Rule #13. - Rely on your own powers. If you can't see the point of your opponent's move, assume there isn't any.
- from "Pandolfini's 64 Rules of Chess"
I cannot understand Prime Minister Fukuda Yasuo's strategy or his mode of reasoning as regards the renewal of the temporary gasoline surcharges.
Indeed, after seeing him fumble through a response to the question of what he intends to do about the gasoline tax in the upcoming regular Diet session, it seems reasonable to assume that he has not given a moment's thought to the problem.
Let us see if we can think this through ourselves.
First, who would be thrilled at the extension of the nominally temporary 25 yen per liter tax on gasoline, set to expire on March 31?
- Bureaucrats (is there a source of revenue they will ever forego?)
- The Road Tribe of LDP legislators and their clients in the road construction industry - for they believe, with good reason, that they will be wiped out should they lose this ability to filch from the public's pockets
Now, who would be thrilled if the tax were allowed to expire?
- The remaining of the citizens and residents of Japan, say oh, about 115 million persons, 90 million of whom vote.
The weirdest thing about the ruling coalition's hesitation over whether or not to let the tax die? The lack of a clearcut rural vs. urban angle. Gasoline prices touch everyone. However, they have a particular impact on those living in rural areas. Persons in the chihō are dependent on their vehicles and buses to get around. It is inconceivable that more persons will benefit from the budgetary depredations of the Road Tribe and its host of clients than will benefit from the repeal of a highly regressive tax on the rural population's primary mode of transportation and a major factor of the cost of farming.
As for the LDP's best interests, it is impossible to believe it will be able to buy more votes through public works paid from out of the revenues collected by the tax than it will lose from voters furious at the tax's reimposition. The tax measure was meant to be temporary--and certainly would have never been imposed had gasoline prices been, as they are now, at record high levels.
Nevertheless, the PM's bureaucratic handlers in the Kantei and the idiot-savants in the LDP leadership seem to have clouded the PM's thinking on the matter. They argue that the country cannot live without the gasoline tax revenue--quite oblivious to the fact that by recycling the money through the clients of the Road Tribe, the government will be, to borrow Okumura Jun's phrase, "bribing the people with their own money."
One need only look at the gleeful faces of the DPJ to know that the Prime Minister is facing a Waterloo. The DPJ is going to town on the temporary gasoline tax renewal threat. It yesterday unveiled a 60 Diet member "Brigade to Lower Gasoline Prices," complete with printed banners and slogans.
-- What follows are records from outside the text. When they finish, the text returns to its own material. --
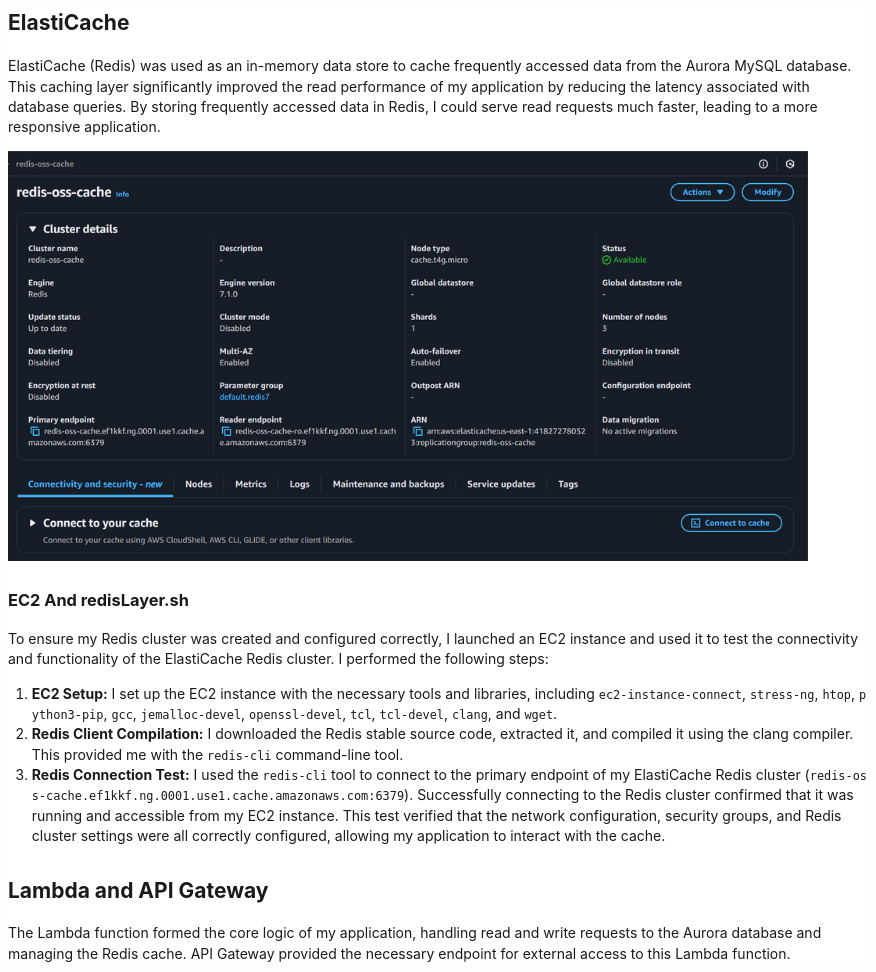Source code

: ## ElastiCache

ElastiCache (Redis) was used as an in-memory data store to cache frequently accessed data from the Aurora MySQL database. This caching layer significantly improved the read performance of my application by reducing the latency associated with database queries. By storing frequently accessed data in Redis, I could serve read requests much faster, leading to a more responsive application.

<img src="./imgs/ElastiCache-Redis-OSS.png" width="800">

### EC2 And redisLayer.sh

To ensure my Redis cluster was created and configured correctly, I launched an EC2 instance and used it to test the connectivity and functionality of the ElastiCache Redis cluster. I performed the following steps:

1.  **EC2 Setup:** I set up the EC2 instance with the necessary tools and libraries, including `ec2-instance-connect`, `stress-ng`, `htop`, `python3-pip`, `gcc`, `jemalloc-devel`, `openssl-devel`, `tcl`, `tcl-devel`, `clang`, and `wget`.
2.  **Redis Client Compilation:** I downloaded the Redis stable source code, extracted it, and compiled it using the clang compiler. This provided me with the `redis-cli` command-line tool.
3.  **Redis Connection Test:** I used the `redis-cli` tool to connect to the primary endpoint of my ElastiCache Redis cluster (`redis-oss-cache.ef1kkf.ng.0001.use1.cache.amazonaws.com:6379`). Successfully connecting to the Redis cluster confirmed that it was running and accessible from my EC2 instance. This test verified that the network configuration, security groups, and Redis cluster settings were all correctly configured, allowing my application to interact with the cache.

## Lambda and API Gateway

The Lambda function formed the core logic of my application, handling read and write requests to the Aurora database and managing the Redis cache. API Gateway provided the necessary endpoint for external access to this Lambda function.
Who could blame the Democrats for taking advantage of the situation? "Fighting for the needs of all instead of the profits for the few!" sure makes a hell of a House of Representatives election campaign slogan.
Is there no one near the PM with any political or economic sense at all--who is able to say to him, "Ever heard of Mancur Olson? No? Well, no matter. Imagine that you are surrounded by vampires telling you that the people need to submit themselves to mandatory blood donations. Now realize that you don't need to imagine that--because that is precisely the situation you are in."
Will the PM snap out of his trance in time? Or will the DPJ just laugh, as they were laughing yesterday, as the Cabinet immolates itself?